### SELECTED EXCERPT

= = =

Monday, May 23, 2016

Summer Reading Suggestion: Cut It Out, the C-section Epidemic in America

It is summer time and you may be looking for a good book to read.  Like many birth professionals, you may want to stick with a specific genre - birth.  So here is a good....not GREAT book to consider for your summer reading time.  It is a page turner.  Yes, it's THAT good.


I did write about this book in 2013 when it was first released but feel that even now, there are valid points to be made. Cut It Out examines the exponential increase in the United States of the
most technological form of birth that exists: the cesarean section. While c-section births pose a higher risk of maternal death and medical complications, can have negative future reproductive consequences for the mother, increase the recovery time for mothers after birth, and cost almost twice as much as vaginal deliveries, the 2011 cesarean section rate of 33 percent is one of the highest recorded rates in U.S. history, and an increase of 50 percent over the past decade. Further, once a woman gives birth by c-section, her chances of having a vaginal delivery for future births drops dramatically. This decrease in vaginal births after cesarean sections (VBAC) is even more alarming: one third of hospitals and one half of physicians do not even allow a woman a trial of labor after a c-section, and 90 percent of women will go on to have the c-section surgery again for subsequent pregnancies. Of comparative developed countries, only Brazil and Italy have higher c-section rates; c-sections occur in only 19% of births in France, 17% of births in Japan, and 16% of births in Finland.

= = =

### WORK REQUEST A
Answer these questions from the post about Cut It Out:
(i) In what year did the writer first write about the book?
(ii) What was the U.S. cesarean section rate in 2011?
(iii) What percentage of births in Japan occur by c-section?
### WORK REQUEST B
Print the post about Cut It Out between "Monday, May 23, 2016" and "it's THAT good.", inclusive.
### WORK REQUEST C
Carry on the post about Cut It Out from its last sentence.
The listing that comes next is separate material with no connection to the post about Cut It Out.

= = =

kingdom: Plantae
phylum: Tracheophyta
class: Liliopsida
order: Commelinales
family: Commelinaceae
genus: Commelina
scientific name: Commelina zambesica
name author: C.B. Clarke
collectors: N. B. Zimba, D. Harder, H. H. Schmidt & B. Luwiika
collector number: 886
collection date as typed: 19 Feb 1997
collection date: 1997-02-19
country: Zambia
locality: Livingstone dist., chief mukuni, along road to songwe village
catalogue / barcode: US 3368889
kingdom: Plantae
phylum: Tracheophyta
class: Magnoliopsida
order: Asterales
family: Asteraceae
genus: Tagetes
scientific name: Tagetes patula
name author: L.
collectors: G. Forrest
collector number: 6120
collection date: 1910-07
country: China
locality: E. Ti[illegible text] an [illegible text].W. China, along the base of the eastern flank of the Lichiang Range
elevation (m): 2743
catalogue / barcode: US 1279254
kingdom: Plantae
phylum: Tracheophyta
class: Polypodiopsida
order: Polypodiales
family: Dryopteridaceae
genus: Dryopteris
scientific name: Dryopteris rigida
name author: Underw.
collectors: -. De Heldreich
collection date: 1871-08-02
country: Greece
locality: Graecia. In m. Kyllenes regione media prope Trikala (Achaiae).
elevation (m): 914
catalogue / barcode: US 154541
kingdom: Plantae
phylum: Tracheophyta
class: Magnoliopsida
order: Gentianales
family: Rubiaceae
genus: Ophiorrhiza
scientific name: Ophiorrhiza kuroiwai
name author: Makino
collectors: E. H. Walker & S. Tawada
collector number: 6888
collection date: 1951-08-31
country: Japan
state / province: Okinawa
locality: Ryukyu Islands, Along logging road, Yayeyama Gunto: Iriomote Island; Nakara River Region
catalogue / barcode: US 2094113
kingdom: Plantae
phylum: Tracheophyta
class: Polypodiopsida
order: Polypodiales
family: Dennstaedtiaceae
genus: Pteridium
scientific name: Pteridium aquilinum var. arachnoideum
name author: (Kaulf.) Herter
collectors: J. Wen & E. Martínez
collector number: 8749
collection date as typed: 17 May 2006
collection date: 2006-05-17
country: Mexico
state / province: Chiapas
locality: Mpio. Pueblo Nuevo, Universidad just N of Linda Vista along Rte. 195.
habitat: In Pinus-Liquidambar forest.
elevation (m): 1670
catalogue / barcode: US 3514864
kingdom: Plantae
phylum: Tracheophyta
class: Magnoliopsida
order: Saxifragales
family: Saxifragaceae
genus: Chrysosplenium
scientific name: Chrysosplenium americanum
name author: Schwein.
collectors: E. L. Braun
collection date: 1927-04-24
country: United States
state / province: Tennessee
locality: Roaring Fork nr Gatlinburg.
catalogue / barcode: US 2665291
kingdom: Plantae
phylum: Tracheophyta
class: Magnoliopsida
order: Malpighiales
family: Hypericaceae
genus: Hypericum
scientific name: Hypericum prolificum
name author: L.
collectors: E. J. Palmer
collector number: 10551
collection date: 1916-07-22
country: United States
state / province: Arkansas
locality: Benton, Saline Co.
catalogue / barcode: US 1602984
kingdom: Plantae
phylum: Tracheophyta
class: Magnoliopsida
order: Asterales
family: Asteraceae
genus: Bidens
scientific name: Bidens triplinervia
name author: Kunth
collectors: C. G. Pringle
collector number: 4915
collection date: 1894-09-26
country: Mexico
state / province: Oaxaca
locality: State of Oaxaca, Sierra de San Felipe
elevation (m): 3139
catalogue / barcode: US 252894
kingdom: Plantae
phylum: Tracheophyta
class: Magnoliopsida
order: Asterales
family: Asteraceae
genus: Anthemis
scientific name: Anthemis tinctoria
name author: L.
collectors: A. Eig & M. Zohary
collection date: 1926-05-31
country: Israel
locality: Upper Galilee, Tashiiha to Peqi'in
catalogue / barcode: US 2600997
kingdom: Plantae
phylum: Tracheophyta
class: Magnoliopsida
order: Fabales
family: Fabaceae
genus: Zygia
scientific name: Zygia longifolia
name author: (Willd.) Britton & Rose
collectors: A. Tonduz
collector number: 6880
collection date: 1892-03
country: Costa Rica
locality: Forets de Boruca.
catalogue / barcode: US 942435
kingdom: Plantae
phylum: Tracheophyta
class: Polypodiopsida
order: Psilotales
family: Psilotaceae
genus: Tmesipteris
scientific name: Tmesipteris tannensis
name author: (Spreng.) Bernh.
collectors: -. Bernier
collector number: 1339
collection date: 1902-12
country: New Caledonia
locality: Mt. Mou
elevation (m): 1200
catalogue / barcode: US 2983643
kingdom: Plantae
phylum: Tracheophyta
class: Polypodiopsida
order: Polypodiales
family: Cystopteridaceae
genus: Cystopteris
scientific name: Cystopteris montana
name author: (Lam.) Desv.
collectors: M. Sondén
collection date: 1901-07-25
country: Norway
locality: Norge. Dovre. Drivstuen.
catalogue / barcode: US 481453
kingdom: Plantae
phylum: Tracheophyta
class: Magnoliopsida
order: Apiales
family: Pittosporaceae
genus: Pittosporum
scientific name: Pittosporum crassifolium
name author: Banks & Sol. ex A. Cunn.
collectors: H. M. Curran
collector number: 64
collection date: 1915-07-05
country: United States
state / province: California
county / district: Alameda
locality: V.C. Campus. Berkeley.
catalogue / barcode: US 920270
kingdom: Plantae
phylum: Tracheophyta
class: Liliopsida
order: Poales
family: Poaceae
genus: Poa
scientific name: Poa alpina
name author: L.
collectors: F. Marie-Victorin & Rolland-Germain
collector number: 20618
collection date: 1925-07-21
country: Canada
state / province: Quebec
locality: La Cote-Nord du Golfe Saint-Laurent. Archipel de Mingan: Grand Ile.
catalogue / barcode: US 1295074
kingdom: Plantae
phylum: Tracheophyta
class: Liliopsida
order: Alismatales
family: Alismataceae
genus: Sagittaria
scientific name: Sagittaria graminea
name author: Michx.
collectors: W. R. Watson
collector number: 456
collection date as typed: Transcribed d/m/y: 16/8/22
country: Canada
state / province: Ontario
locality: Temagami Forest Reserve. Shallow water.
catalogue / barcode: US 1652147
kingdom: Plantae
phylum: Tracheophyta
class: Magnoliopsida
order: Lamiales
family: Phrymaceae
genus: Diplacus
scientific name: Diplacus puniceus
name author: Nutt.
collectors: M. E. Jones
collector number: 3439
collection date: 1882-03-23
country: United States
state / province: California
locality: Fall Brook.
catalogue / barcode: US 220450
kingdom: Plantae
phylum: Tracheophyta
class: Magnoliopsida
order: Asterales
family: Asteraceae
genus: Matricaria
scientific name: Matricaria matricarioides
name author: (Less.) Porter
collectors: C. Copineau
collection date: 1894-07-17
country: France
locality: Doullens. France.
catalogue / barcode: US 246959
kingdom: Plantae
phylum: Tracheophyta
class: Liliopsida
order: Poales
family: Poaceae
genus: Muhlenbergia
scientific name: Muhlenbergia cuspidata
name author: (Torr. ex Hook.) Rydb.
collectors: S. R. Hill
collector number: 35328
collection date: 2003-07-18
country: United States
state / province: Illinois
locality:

= = =

### EXERCISE ANSWER A
(i) 2013
(ii) 33 percent
(iii) 17%

### EXERCISE ANSWER B
Monday, May 23, 2016

Summer Reading Suggestion: Cut It Out, the C-section Epidemic in America

It is summer time and you may be looking for a good book to read.  Like many birth professionals, you may want to stick with a specific genre - birth.  So here is a good....not GREAT book to consider for your summer reading time.  It is a page turner.  Yes, it's THAT good.

### EXERCISE ANSWER C
Author Theresa Morris systematically examines the reasons for the epidemic rise in cesareans as four pronged: women know very little about labor and birth and do not have complete access to unbiased, evidence-based information.  The co-optation of childbirth classes in the 1980s is the reason for this.  Yes, it may have been a "good idea" at the time to have childbirth classes move from the community to the hospital, but what many authors of the time feared would happen, has happened:  hospital based childbirth classes, generally, are a commercial for what can be expected at that facility.  Few mention broad options for childbirth, non-pharmacologic pain relief methods or informed decision making.  Secondly, care providers are constrained by their tunnel-vision training and/or their employer's risk management rules and do not or can not practice evidence-based care.  Thirdly, organizations take an inordinate amount of time to change policies, procedures and practice guidelines.  This encompasses ACOG and hospitals.  And finally, we live in such a litigious society that this hinders any type of movement forward in evidence-based quality of maternity care.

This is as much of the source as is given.